>> START

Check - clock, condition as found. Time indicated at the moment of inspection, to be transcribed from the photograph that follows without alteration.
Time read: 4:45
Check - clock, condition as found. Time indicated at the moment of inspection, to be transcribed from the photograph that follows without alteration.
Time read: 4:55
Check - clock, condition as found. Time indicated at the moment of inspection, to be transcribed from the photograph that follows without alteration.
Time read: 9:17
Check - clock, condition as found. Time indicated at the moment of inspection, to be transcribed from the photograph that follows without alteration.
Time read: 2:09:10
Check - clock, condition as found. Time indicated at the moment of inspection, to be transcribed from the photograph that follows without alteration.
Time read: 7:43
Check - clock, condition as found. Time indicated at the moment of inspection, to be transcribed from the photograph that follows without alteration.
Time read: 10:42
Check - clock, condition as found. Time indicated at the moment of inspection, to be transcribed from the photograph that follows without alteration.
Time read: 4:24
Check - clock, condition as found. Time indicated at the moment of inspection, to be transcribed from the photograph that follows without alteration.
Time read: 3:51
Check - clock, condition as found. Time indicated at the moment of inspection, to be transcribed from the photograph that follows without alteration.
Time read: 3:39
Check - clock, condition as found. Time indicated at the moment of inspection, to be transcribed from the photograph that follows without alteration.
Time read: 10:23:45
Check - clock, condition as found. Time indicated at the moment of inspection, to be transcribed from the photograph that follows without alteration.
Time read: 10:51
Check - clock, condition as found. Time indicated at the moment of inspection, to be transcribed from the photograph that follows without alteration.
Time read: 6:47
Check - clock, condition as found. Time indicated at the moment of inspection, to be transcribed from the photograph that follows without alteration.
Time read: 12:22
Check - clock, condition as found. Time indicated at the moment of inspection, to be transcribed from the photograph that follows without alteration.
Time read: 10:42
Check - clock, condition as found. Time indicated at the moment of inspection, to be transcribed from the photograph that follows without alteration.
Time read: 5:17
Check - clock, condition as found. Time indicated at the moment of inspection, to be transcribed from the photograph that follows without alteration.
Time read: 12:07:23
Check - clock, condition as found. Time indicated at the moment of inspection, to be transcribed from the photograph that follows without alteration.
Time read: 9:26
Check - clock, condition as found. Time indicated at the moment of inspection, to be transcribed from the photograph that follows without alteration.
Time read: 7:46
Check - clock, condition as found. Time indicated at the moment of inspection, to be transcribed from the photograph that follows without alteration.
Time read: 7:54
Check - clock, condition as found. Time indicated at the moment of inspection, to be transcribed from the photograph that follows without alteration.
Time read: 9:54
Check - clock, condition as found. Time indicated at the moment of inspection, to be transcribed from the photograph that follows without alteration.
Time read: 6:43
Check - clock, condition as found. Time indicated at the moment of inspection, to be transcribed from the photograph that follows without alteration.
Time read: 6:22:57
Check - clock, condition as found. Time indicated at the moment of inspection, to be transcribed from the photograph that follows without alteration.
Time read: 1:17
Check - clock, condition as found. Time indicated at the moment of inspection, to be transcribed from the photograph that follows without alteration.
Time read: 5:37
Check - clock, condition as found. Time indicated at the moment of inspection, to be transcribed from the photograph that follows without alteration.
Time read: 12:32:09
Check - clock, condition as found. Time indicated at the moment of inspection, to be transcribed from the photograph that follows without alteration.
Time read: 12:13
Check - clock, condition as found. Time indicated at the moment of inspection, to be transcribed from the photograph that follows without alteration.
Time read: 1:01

>> END

Task description:
Lay out all the material above as a numbered list, leaving out any blank lines.

Finished answer:
1. Check - clock, condition as found. Time indicated at the moment of inspection, to be transcribed from the photograph that follows without alteration.
2. Time read: 4:45
3. Check - clock, condition as found. Time indicated at the moment of inspection, to be transcribed from the photograph that follows without alteration.
4. Time read: 4:55
5. Check - clock, condition as found. Time indicated at the moment of inspection, to be transcribed from the photograph that follows without alteration.
6. Time read: 9:17
7. Check - clock, condition as found. Time indicated at the moment of inspection, to be transcribed from the photograph that follows without alteration.
8. Time read: 2:09:10
9. Check - clock, condition as found. Time indicated at the moment of inspection, to be transcribed from the photograph that follows without alteration.
10. Time read: 7:43
11. Check - clock, condition as found. Time indicated at the moment of inspection, to be transcribed from the photograph that follows without alteration.
12. Time read: 10:42
13. Check - clock, condition as found. Time indicated at the moment of inspection, to be transcribed from the photograph that follows without alteration.
14. Time read: 4:24
15. Check - clock, condition as found. Time indicated at the moment of inspection, to be transcribed from the photograph that follows without alteration.
16. Time read: 3:51
17. Check - clock, condition as found. Time indicated at the moment of inspection, to be transcribed from the photograph that follows without alteration.
18. Time read: 3:39
19. Check - clock, condition as found. Time indicated at the moment of inspection, to be transcribed from the photograph that follows without alteration.
20. Time read: 10:23:45
21. Check - clock, condition as found. Time indicated at the moment of inspection, to be transcribed from the photograph that follows without alteration.
22. Time read: 10:51
23. Check - clock, condition as found. Time indicated at the moment of inspection, to be transcribed from the photograph that follows without alteration.
24. Time read: 6:47
25. Check - clock, condition as found. Time indicated at the moment of inspection, to be transcribed from the photograph that follows without alteration.
26. Time read: 12:22
27. Check - clock, condition as found. Time indicated at the moment of inspection, to be transcribed from the photograph that follows without alteration.
28. Time read: 10:42
29. Check - clock, condition as found. Time indicated at the moment of inspection, to be transcribed from the photograph that follows without alteration.
30. Time read: 5:17
31. Check - clock, condition as found. Time indicated at the moment of inspection, to be transcribed from the photograph that follows without alteration.
32. Time read: 12:07:23
33. Check - clock, condition as found. Time indicated at the moment of inspection, to be transcribed from the photograph that follows without alteration.
34. Time read: 9:26
35. Check - clock, condition as found. Time indicated at the moment of inspection, to be transcribed from the photograph that follows without alteration.
36. Time read: 7:46
37. Check - clock, condition as found. Time indicated at the moment of inspection, to be transcribed from the photograph that follows without alteration.
38. Time read: 7:54
39. Check - clock, condition as found. Time indicated at the moment of inspection, to be transcribed from the photograph that follows without alteration.
40. Time read: 9:54
41. Check - clock, condition as found. Time indicated at the moment of inspection, to be transcribed from the photograph that follows without alteration.
42. Time read: 6:43
43. Check - clock, condition as found. Time indicated at the moment of inspection, to be transcribed from the photograph that follows without alteration.
44. Time read: 6:22:57
45. Check - clock, condition as found. Time indicated at the moment of inspection, to be transcribed from the photograph that follows without alteration.
46. Time read: 1:17
47. Check - clock, condition as found. Time indicated at the moment of inspection, to be transcribed from the photograph that follows without alteration.
48. Time read: 5:37
49. Check - clock, condition as found. Time indicated at the moment of inspection, to be transcribed from the photograph that follows without alteration.
50. Time read: 12:32:09
51. Check - clock, condition as found. Time indicated at the moment of inspection, to be transcribed from the photograph that follows without alteration.
52. Time read: 12:13
53. Check - clock, condition as found. Time indicated at the moment of inspection, to be transcribed from the photograph that follows without alteration.
54. Time read: 1:01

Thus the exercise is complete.